Records excerpted from a collection:
begin

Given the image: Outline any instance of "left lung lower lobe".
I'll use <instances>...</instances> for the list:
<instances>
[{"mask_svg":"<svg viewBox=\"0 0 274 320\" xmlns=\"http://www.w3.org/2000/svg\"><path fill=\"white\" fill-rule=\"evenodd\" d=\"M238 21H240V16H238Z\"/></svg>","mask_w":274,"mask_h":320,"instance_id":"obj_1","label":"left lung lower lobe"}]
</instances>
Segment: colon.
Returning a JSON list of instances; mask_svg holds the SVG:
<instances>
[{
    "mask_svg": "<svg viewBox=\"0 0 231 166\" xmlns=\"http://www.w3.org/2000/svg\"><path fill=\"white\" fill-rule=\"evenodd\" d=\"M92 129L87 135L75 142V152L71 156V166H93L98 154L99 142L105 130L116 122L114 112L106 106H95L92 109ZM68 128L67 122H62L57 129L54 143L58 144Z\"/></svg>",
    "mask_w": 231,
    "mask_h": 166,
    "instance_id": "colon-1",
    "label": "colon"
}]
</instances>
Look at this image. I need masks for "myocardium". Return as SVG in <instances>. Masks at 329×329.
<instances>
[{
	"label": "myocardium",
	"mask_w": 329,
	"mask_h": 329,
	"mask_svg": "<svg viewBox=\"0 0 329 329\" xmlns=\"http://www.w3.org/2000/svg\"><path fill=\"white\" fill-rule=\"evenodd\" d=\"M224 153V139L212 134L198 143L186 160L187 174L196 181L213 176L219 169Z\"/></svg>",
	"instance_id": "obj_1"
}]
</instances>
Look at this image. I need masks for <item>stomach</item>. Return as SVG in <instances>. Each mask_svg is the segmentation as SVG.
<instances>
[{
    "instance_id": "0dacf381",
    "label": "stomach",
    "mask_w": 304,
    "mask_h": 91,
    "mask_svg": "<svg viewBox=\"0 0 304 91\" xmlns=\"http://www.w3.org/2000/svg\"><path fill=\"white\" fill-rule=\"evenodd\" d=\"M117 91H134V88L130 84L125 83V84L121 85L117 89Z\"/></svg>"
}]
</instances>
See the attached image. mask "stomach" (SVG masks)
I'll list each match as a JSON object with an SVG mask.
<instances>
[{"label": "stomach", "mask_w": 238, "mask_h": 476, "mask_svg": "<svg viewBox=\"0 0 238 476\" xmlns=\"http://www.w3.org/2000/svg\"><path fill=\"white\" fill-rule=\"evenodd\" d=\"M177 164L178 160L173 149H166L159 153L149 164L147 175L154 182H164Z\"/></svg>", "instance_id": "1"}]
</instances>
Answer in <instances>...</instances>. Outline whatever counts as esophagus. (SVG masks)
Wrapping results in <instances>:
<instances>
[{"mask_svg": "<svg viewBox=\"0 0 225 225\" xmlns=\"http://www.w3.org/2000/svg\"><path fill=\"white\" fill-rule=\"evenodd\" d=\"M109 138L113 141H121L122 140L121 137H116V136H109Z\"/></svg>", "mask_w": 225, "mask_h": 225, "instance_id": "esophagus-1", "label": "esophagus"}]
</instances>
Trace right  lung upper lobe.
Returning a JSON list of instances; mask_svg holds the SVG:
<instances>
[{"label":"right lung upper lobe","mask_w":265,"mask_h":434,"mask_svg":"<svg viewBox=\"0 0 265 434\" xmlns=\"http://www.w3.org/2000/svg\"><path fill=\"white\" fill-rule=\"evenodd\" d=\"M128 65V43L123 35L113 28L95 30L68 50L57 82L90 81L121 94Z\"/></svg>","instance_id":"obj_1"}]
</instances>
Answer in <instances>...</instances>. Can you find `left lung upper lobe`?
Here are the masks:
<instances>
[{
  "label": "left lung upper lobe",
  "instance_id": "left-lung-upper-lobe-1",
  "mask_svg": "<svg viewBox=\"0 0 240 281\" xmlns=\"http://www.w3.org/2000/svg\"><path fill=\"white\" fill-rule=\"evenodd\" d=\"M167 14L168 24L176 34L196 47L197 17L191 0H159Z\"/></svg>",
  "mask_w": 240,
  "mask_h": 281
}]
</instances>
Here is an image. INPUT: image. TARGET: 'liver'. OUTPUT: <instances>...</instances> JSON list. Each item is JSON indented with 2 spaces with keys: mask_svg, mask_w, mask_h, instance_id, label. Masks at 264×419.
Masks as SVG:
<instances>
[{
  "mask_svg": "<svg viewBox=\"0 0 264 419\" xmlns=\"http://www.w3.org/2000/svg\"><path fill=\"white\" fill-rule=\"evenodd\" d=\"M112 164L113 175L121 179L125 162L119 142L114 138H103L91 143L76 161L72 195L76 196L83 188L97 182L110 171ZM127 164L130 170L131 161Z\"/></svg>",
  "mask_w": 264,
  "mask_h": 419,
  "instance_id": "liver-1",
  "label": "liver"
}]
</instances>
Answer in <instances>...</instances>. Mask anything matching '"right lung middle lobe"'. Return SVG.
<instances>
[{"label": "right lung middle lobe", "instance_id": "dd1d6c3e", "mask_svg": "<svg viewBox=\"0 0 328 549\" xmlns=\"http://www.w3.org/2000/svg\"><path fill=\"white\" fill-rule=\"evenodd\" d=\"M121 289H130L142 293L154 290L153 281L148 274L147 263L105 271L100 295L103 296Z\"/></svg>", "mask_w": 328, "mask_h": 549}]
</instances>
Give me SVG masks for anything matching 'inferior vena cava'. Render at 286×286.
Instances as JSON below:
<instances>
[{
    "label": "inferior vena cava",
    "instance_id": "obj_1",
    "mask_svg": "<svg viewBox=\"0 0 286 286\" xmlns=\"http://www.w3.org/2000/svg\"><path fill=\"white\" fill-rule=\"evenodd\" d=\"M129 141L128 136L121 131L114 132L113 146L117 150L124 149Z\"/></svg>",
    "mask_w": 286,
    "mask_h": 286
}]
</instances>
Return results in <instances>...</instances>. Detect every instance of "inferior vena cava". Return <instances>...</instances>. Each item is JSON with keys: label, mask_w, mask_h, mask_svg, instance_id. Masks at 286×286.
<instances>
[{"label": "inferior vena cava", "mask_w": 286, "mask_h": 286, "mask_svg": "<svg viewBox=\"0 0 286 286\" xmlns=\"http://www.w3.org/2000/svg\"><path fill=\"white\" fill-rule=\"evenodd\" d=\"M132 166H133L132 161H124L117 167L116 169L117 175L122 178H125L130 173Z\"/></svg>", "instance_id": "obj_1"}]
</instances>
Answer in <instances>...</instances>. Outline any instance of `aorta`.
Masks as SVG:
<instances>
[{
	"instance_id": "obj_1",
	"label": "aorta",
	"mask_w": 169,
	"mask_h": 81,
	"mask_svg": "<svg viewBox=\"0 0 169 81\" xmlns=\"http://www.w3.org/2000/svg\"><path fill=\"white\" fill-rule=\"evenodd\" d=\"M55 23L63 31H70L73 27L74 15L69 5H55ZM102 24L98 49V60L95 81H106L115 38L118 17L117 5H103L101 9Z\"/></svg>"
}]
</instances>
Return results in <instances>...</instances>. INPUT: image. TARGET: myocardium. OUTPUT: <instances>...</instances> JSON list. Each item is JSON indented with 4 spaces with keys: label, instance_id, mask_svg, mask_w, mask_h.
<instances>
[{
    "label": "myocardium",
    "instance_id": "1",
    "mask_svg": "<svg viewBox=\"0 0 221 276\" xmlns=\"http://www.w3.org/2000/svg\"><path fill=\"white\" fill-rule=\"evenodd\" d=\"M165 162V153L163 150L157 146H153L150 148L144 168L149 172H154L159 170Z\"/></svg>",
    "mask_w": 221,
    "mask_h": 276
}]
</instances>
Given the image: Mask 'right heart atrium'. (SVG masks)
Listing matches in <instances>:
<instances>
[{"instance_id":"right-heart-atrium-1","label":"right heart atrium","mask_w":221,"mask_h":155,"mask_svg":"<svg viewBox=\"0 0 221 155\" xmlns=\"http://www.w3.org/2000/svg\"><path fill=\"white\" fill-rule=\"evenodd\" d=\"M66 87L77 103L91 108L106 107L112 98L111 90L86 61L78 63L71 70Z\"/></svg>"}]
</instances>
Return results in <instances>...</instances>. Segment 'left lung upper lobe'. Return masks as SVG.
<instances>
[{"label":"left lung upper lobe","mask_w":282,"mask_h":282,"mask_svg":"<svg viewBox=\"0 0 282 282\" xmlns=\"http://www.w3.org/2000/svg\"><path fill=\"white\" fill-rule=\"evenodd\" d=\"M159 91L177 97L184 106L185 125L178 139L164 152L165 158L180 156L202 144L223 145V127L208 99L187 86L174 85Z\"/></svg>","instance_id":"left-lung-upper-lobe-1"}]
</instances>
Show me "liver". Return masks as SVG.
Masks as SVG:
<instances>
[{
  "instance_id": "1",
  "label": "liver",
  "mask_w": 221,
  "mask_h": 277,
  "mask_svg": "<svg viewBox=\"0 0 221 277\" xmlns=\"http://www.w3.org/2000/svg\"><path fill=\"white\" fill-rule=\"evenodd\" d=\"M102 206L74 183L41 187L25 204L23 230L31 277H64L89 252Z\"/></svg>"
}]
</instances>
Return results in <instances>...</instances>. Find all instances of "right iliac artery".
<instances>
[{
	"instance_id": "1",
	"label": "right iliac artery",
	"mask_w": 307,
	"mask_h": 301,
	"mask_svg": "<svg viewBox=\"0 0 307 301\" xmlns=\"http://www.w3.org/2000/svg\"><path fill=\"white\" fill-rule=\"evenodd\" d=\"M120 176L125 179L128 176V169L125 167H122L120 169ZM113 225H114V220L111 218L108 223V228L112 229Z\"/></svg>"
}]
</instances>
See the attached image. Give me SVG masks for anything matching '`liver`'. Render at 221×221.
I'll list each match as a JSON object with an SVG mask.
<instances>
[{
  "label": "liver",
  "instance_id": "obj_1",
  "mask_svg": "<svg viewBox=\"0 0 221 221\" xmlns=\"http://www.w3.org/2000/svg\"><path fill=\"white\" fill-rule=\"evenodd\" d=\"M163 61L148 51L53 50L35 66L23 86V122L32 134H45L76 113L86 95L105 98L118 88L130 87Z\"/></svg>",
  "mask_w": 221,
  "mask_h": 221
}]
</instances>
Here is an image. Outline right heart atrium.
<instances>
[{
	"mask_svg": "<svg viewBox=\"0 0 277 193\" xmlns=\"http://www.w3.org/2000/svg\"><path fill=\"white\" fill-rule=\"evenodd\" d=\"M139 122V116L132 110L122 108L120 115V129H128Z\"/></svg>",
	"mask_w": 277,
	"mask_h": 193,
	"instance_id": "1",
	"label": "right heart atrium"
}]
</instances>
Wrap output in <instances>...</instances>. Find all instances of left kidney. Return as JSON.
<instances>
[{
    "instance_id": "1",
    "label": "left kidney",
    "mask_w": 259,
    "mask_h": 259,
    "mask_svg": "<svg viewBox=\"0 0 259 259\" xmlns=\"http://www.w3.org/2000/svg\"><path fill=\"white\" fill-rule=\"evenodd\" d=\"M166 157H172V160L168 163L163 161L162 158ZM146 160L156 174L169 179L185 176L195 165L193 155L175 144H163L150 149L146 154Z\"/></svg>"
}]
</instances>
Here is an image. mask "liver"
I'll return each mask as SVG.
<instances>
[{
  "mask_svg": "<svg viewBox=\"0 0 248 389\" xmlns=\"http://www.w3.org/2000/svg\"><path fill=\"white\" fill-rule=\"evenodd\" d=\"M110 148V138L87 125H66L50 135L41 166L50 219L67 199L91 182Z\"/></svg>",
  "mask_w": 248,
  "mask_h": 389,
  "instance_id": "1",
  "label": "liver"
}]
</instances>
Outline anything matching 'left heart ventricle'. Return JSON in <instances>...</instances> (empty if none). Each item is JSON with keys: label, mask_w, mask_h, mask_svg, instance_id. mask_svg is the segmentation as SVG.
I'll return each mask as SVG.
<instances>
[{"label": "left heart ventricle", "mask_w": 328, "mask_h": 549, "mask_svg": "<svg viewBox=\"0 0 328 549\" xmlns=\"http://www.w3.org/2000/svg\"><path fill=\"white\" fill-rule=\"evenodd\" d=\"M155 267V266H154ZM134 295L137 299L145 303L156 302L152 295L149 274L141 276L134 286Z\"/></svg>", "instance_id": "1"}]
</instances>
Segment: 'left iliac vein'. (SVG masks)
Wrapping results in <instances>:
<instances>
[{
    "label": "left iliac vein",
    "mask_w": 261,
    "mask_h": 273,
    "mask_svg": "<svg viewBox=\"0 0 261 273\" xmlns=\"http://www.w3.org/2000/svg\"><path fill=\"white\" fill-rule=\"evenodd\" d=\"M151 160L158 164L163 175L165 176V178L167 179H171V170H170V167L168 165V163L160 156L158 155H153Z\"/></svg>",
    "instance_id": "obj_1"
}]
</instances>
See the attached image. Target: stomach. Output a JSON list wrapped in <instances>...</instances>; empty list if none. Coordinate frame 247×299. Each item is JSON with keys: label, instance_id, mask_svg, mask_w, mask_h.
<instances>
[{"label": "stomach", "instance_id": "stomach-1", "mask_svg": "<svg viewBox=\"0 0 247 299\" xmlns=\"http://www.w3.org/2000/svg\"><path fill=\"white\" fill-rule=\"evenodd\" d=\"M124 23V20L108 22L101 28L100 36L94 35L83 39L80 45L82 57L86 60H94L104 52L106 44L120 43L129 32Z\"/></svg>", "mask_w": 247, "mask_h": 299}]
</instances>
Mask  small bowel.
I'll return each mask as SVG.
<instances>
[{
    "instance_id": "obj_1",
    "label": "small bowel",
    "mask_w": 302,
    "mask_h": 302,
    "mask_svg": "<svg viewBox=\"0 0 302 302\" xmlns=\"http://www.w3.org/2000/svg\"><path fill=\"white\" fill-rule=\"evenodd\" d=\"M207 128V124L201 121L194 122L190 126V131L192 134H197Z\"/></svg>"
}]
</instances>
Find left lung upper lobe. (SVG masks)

end

Report each line of the records above that contains the word "with", copying every such line in full.

Written reply:
I'll list each match as a JSON object with an SVG mask.
Here is an image. INPUT: image. TARGET: 'liver'. OUTPUT: <instances>...</instances> JSON list. Each item is JSON indented with 2 spaces with keys: mask_svg, mask_w, mask_h, instance_id, label. Masks at 264×419.
Return results in <instances>...</instances>. Detect every instance of "inferior vena cava". Return <instances>...</instances>. Each item is JSON with keys: label, mask_w, mask_h, mask_svg, instance_id. Masks at 286×286.
Return results in <instances>...</instances>. INPUT: image. TARGET: myocardium. OUTPUT: <instances>...</instances> JSON list. Each item is JSON indented with 4 spaces with keys: label, instance_id, mask_svg, mask_w, mask_h.
I'll list each match as a JSON object with an SVG mask.
Outline anything matching 'left heart ventricle'. Return JSON in <instances>...</instances> (empty if none). Each item is JSON with keys: label, mask_w, mask_h, mask_svg, instance_id. mask_svg is the segmentation as SVG.
See the attached image. Target: stomach. Output a JSON list wrapped in <instances>...</instances>; empty list if none. Coordinate frame 247×299. Each item is JSON with keys: label, instance_id, mask_svg, mask_w, mask_h.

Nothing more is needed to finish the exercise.